Your goal | Pick every line with "down" from the material below.

------ Material for this exercise

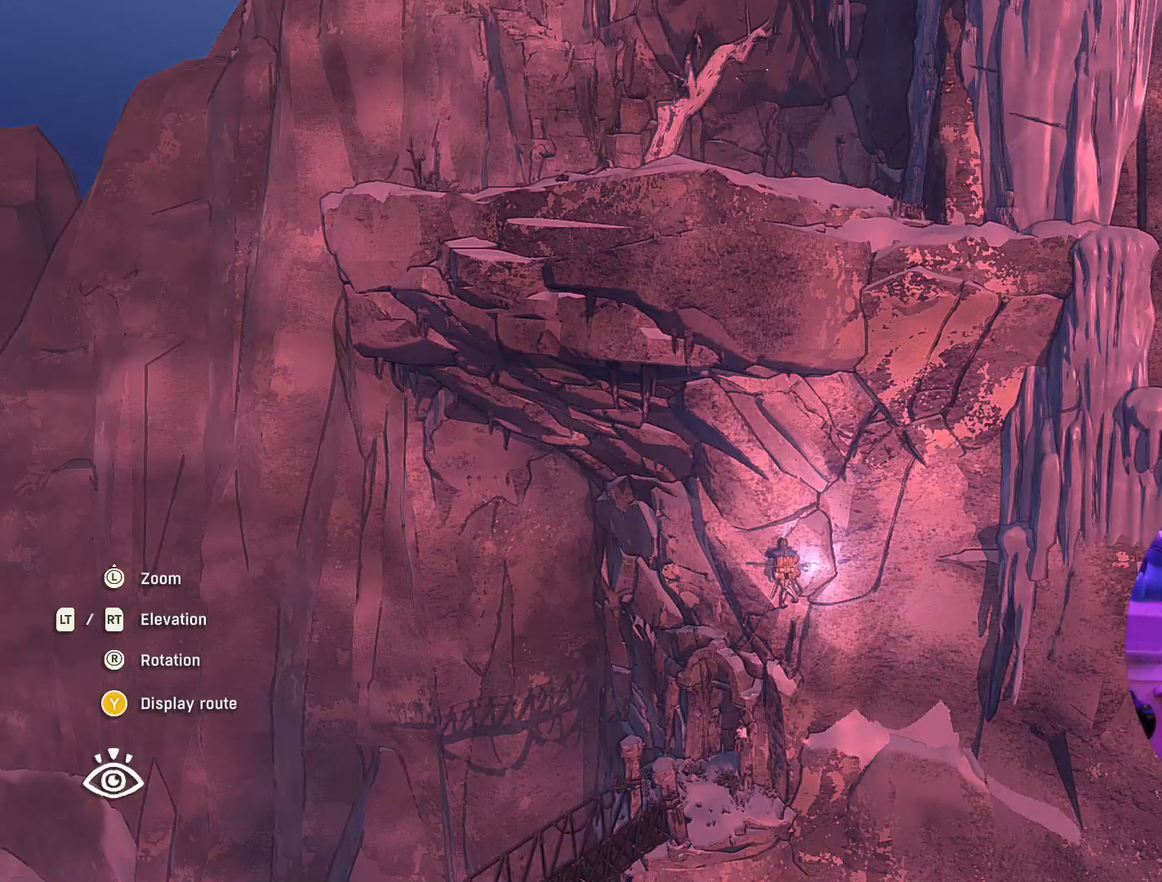
{"buttons": ["DPAD_UP"], "left_stick": "center", "right_stick": "center", "events": [[67, "L1", "down"], [200, "L1", "up"], [367, "DPAD_UP", "down"]]}
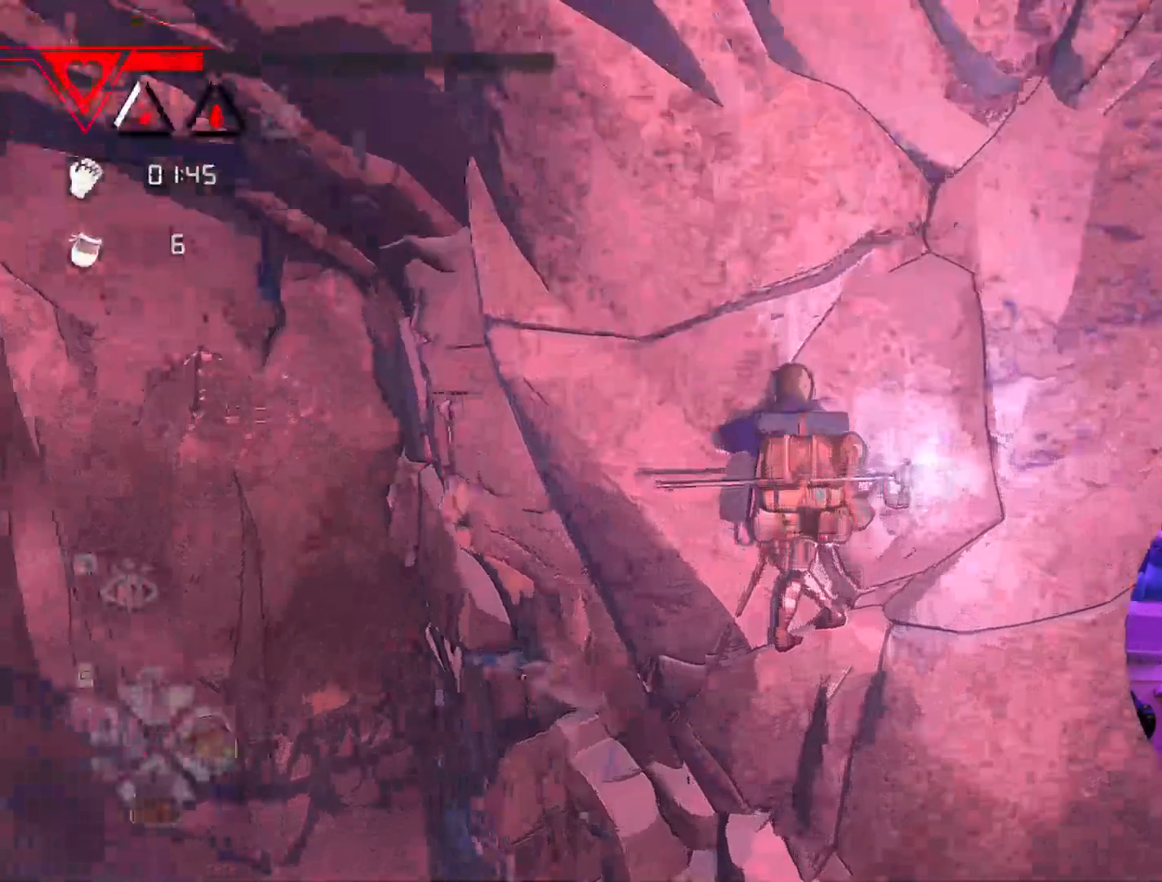
{"buttons": ["DPAD_UP"], "left_stick": "center", "right_stick": "center", "events": []}
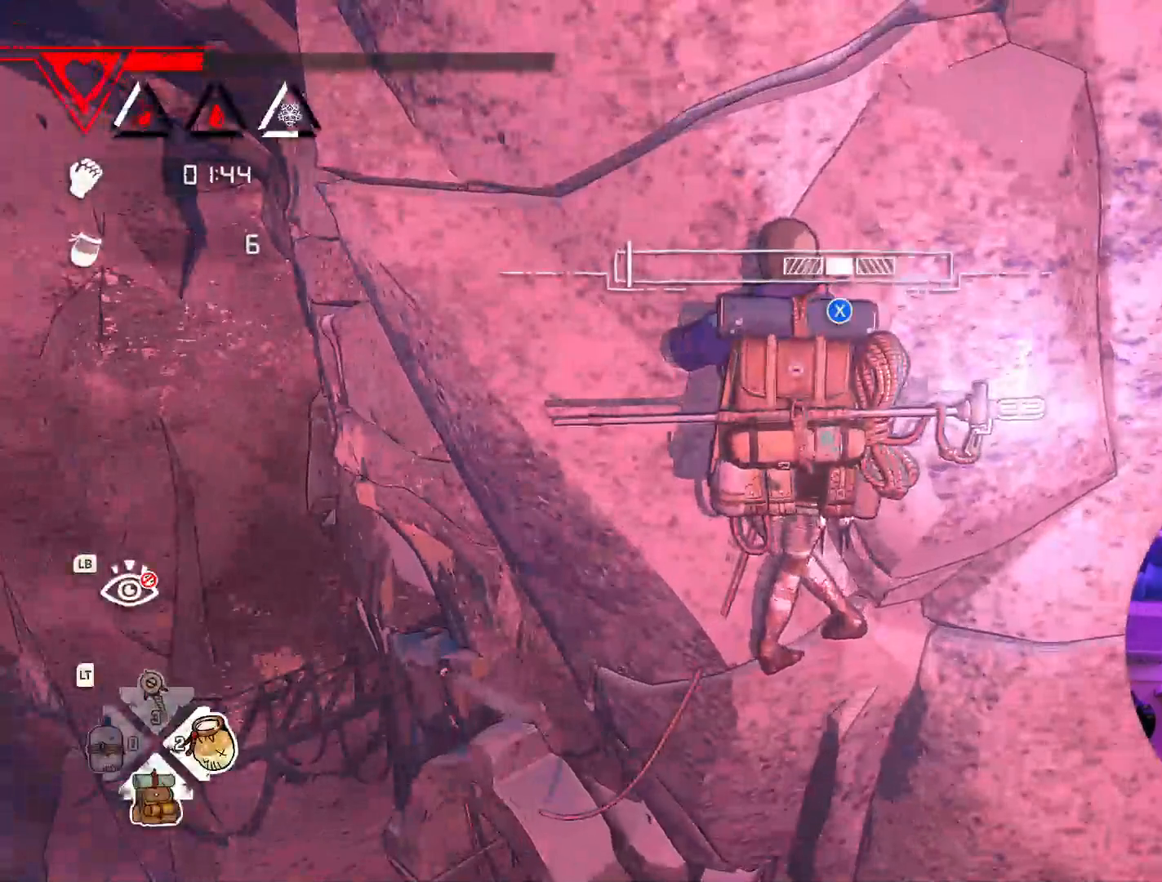
{"buttons": [], "left_stick": "center", "right_stick": "center", "events": [[133, "DPAD_UP", "up"]]}
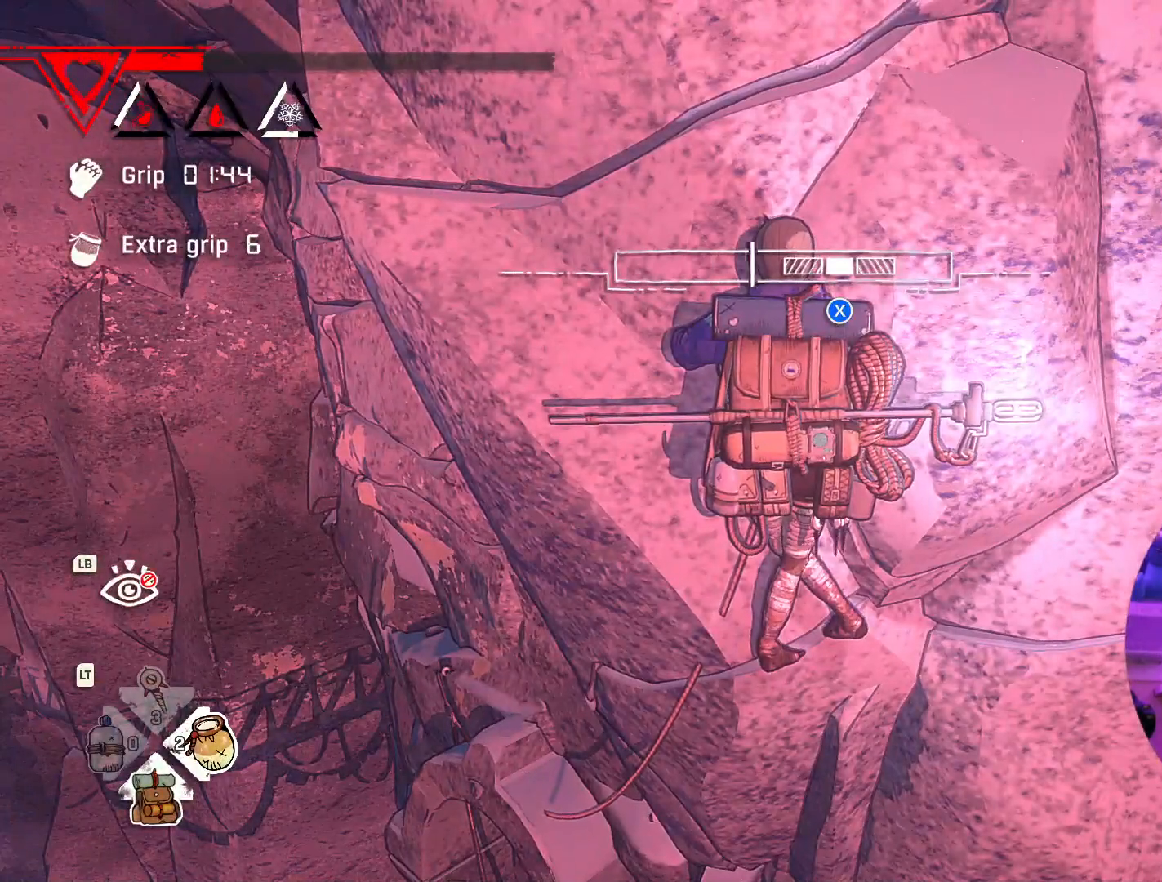
{"buttons": [], "left_stick": "center", "right_stick": "center", "events": [[150, "X", "down"], [250, "X", "up"]]}
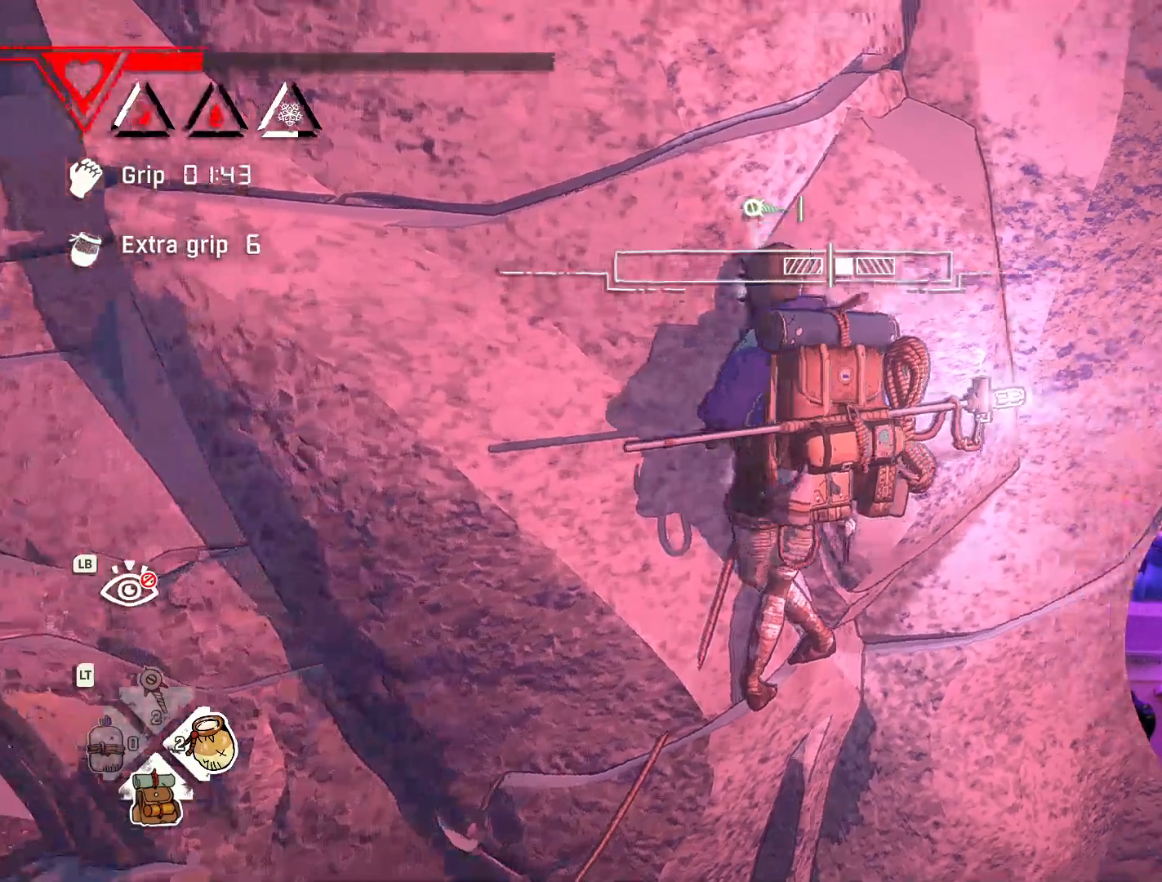
{"buttons": [], "left_stick": "center", "right_stick": "center", "events": []}
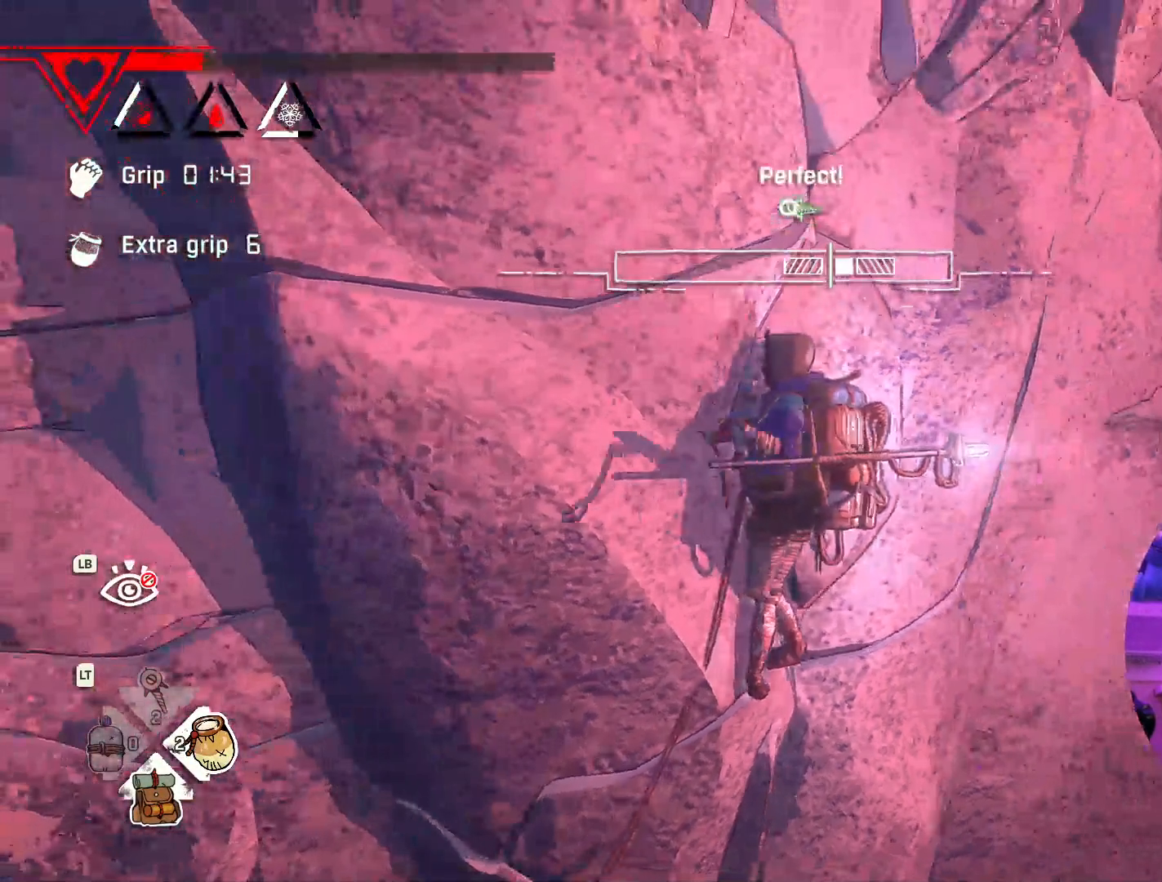
{"buttons": [], "left_stick": "center", "right_stick": "center", "events": []}
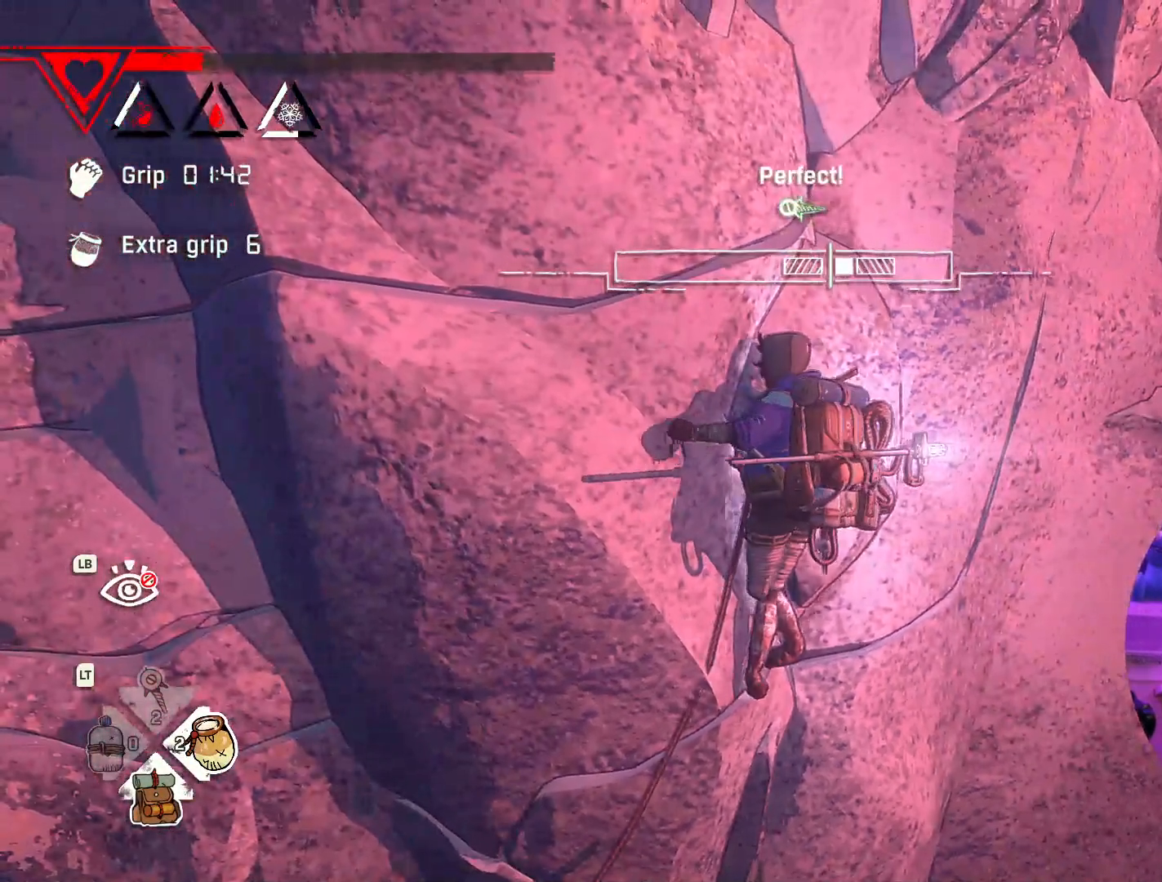
{"buttons": [], "left_stick": "center", "right_stick": "center", "events": []}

------------

Answer to this problem |
{"buttons": ["DPAD_UP"], "left_stick": "center", "right_stick": "center", "events": [[67, "L1", "down"], [200, "L1", "up"], [367, "DPAD_UP", "down"]]}
{"buttons": [], "left_stick": "center", "right_stick": "center", "events": [[150, "X", "down"], [250, "X", "up"]]}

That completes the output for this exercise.